People live life steeped in their own reality. If someone in your life names a struggle they are having because of racism, it is an invitation to hold space for them to share their experience. As a white-identified person you have no experience of racism to draw on so you may not be able to understand.

This is how oppressive systems work. The greater our proximity to power in oppressive systems, i.e. whiteness, maleness, financial privilege and the like, the less likely we are to know or even see what it means to live in the constant experience of being othered.

You best know your life.You best can identify what your struggles are. The same is true for people of colour, who are the target of racism and other forms of oppression. What you are hearing may be hard to hear, but that alone doesn’t make it untrue nor does it prioritise your experience as witness or observer over someone with intimate knowledge of racism and oppression.

Reflect on the source of your discomfort. What contributes to it being hard for you to hear someone naming an experience that was painful for them. Take action to meet your own needs, not by declaring how someone else should respond to their experience, but by stating what is up for you.

You could try: This isn’t fair and it might not even be right, but I just can’t hear you right now. I’m agitated. And I don’t know why.

In such a statement you are speaking about your own capacity to know and understand based on your own life, not dismissing that experience of others–experiences that you likely have little access to.

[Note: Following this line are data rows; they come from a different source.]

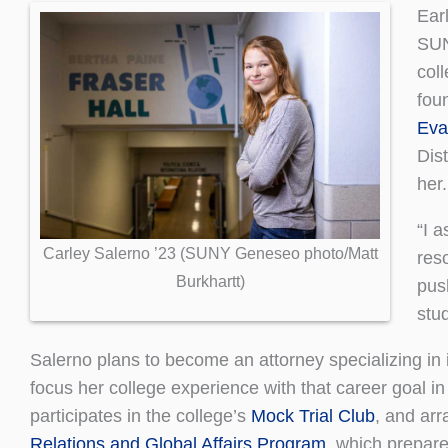
Earl
SUN
col
fou
Eva
Dis
her.
“I 
Carley Salerno ’23 (SUNY Geneseo photo/Matt
res
Burkhartt)
pus
stu
Salerno plans to become an attorney specializing in 
focus her college experience with that career goal in
participates in the college’s
Mock Trial Club
, and ar
Relations and Global Affairs Program
, which prepare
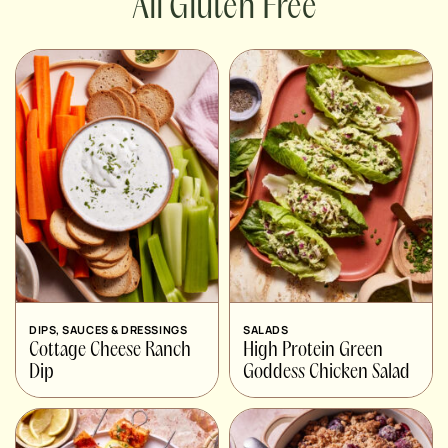
Gluten Free
DIPS, SAUCES & DRESSINGS
SALADS
Cottage Cheese Ranch
High Protein Green
Dip
Goddess Chicken Salad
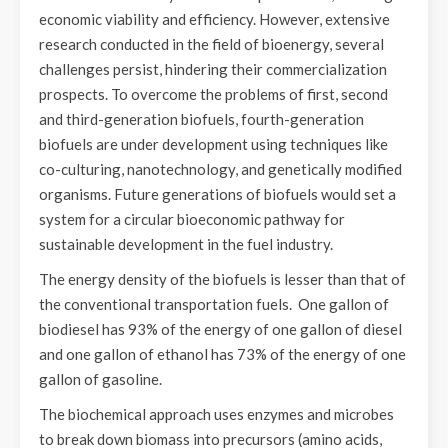
economic viability and efficiency. However, extensive
research conducted in the field of bioenergy, several
challenges persist, hindering their commercialization
prospects. To overcome the problems of first, second
and third-generation biofuels, fourth-generation
biofuels are under development using techniques like
co-culturing, nanotechnology, and genetically modified
organisms. Future generations of biofuels would set a
system for a circular bioeconomic pathway for
sustainable development in the fuel industry.
The energy density of the biofuels is lesser than that of
the conventional transportation fuels. One gallon of
biodiesel has 93% of the energy of one gallon of diesel
and one gallon of ethanol has 73% of the energy of one
gallon of gasoline.
The biochemical approach uses enzymes and microbes
to break down biomass into precursors (amino acids,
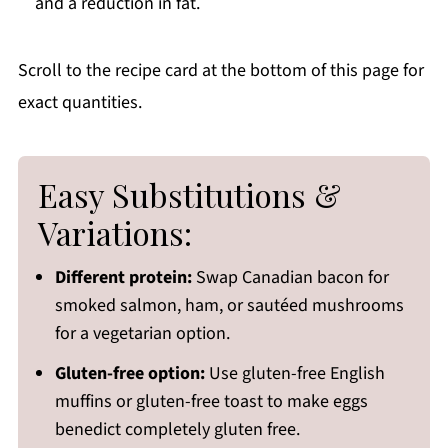
and a reduction in fat.
Scroll to the recipe card at the bottom of this page for
exact quantities.
Easy Substitutions &
Variations:
Different protein:
Swap Canadian bacon for
smoked salmon, ham, or sautéed mushrooms
for a vegetarian option.
Gluten-free option:
Use gluten-free English
muffins or gluten-free toast to make eggs
benedict completely gluten free.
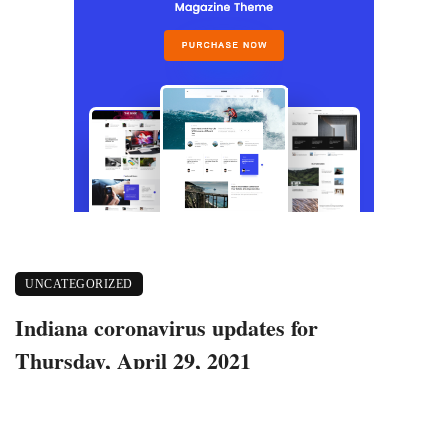
UNCATEGORIZED
Indiana coronavirus updates for
Thursday, April 29, 2021
April 30, 2021
400 views
0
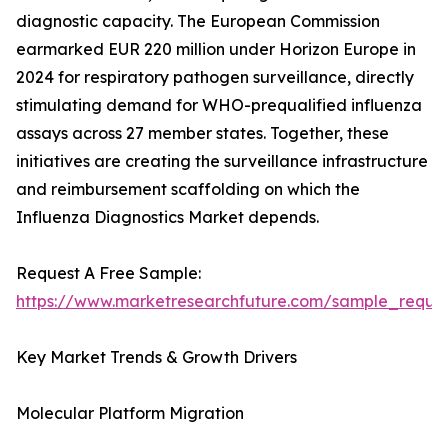
diagnostic capacity. The European Commission
earmarked EUR 220 million under Horizon Europe in
2024 for respiratory pathogen surveillance, directly
stimulating demand for WHO-prequalified influenza
assays across 27 member states. Together, these
initiatives are creating the surveillance infrastructure
and reimbursement scaffolding on which the
Influenza Diagnostics Market depends.
Request A Free Sample:
https://www.marketresearchfuture.com/sample_reque
Key Market Trends & Growth Drivers
Molecular Platform Migration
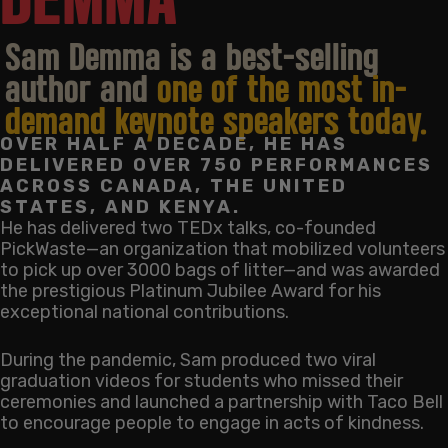
Sam Demma is a best-selling
author and
one of the most in-
demand keynote speakers today.
OVER HALF A DECADE, HE HAS
DELIVERED OVER 750 PERFORMANCES
ACROSS CANADA, THE UNITED
STATES, AND KENYA.
He has delivered two TEDx talks, co-founded
PickWaste—an organization that mobilized volunteers
to pick up over 3000 bags of litter—and was awarded
the prestigious Platinum Jubilee Award for his
exceptional national contributions.
During the pandemic, Sam produced two viral
graduation videos for students who missed their
ceremonies and launched a partnership with Taco Bell
to encourage people to engage in acts of kindness.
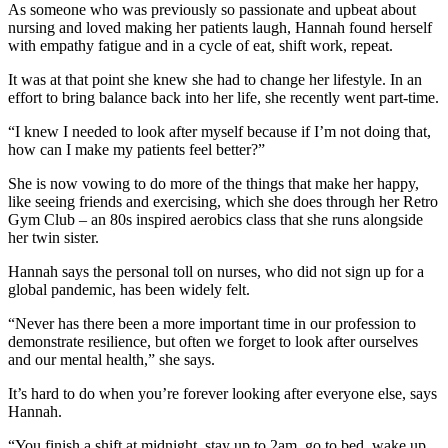
As someone who was previously so passionate and upbeat about
nursing and loved making her patients laugh, Hannah found herself
with empathy fatigue and in a cycle of eat, shift work, repeat.
It was at that point she knew she had to change her lifestyle. In an
effort to bring balance back into her life, she recently went part-time.
“I knew I needed to look after myself because if I’m not doing that,
how can I make my patients feel better?”
She is now vowing to do more of the things that make her happy,
like seeing friends and exercising, which she does through her Retro
Gym Club – an 80s inspired aerobics class that she runs alongside
her twin sister.
Hannah says the personal toll on nurses, who did not sign up for a
global pandemic, has been widely felt.
“Never has there been a more important time in our profession to
demonstrate resilience, but often we forget to look after ourselves
and our mental health,” she says.
It’s hard to do when you’re forever looking after everyone else, says
Hannah.
“You finish a shift at midnight, stay up to 2am, go to bed, wake up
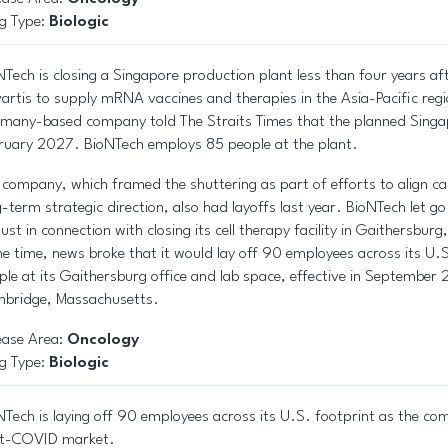
g Type:
Biologic
NTech is closing a Singapore production plant less than four years af
artis to supply mRNA vaccines and therapies in the Asia-Pacific regi
many-based company told The Straits Times that the planned Singapor
ruary 2027. BioNTech employs 85 people at the plant.
 company, which framed the shuttering as part of efforts to align cap
g-term strategic direction, also had layoffs last year. BioNTech let g
ust in connection with closing its cell therapy facility in Gaithersbu
e time, news broke that it would lay off 90 employees across its U.S
ple at its Gaithersburg office and lab space, effective in September
bridge, Massachusetts.
ease Area:
Oncology
g Type:
Biologic
NTech is laying off 90 employees across its U.S. footprint as the com
t-COVID market.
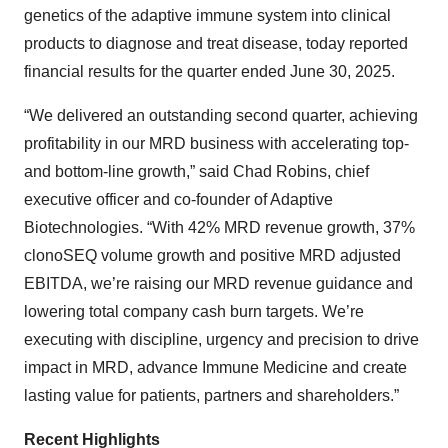
genetics of the adaptive immune system into clinical
products to diagnose and treat disease, today reported
financial results for the quarter ended June 30, 2025.
“We delivered an outstanding second quarter, achieving
profitability in our MRD business with accelerating top-
and bottom-line growth,” said Chad Robins, chief
executive officer and co-founder of Adaptive
Biotechnologies. “With 42% MRD revenue growth, 37%
clonoSEQ volume growth and positive MRD adjusted
EBITDA, we’re raising our MRD revenue guidance and
lowering total company cash burn targets. We’re
executing with discipline, urgency and precision to drive
impact in MRD, advance Immune Medicine and create
lasting value for patients, partners and shareholders.”
Recent Highlights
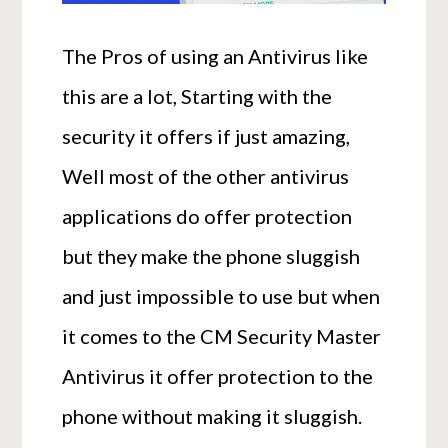
The Pros of using an Antivirus like
this are a lot, Starting with the
security it offers if just amazing,
Well most of the other antivirus
applications do offer protection
but they make the phone sluggish
and just impossible to use but when
it comes to the CM Security Master
Antivirus it offer protection to the
phone without making it sluggish.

Tip: Antiracism is a lifelong commitment, not a quick fix. It requires pacing, acceptance for where we are, willingness to hear hard messages about how we cause harm and resolve to do better. We may never get to a place of fully embodying antiracism which means we will need to continue to listen, believe, learn and practice how to be antiracist for the rest of our lives. Let go of urgency, let go of self-blame, let go of perfectionism. Embrace mistakes and feedback and the practice of self-compassion.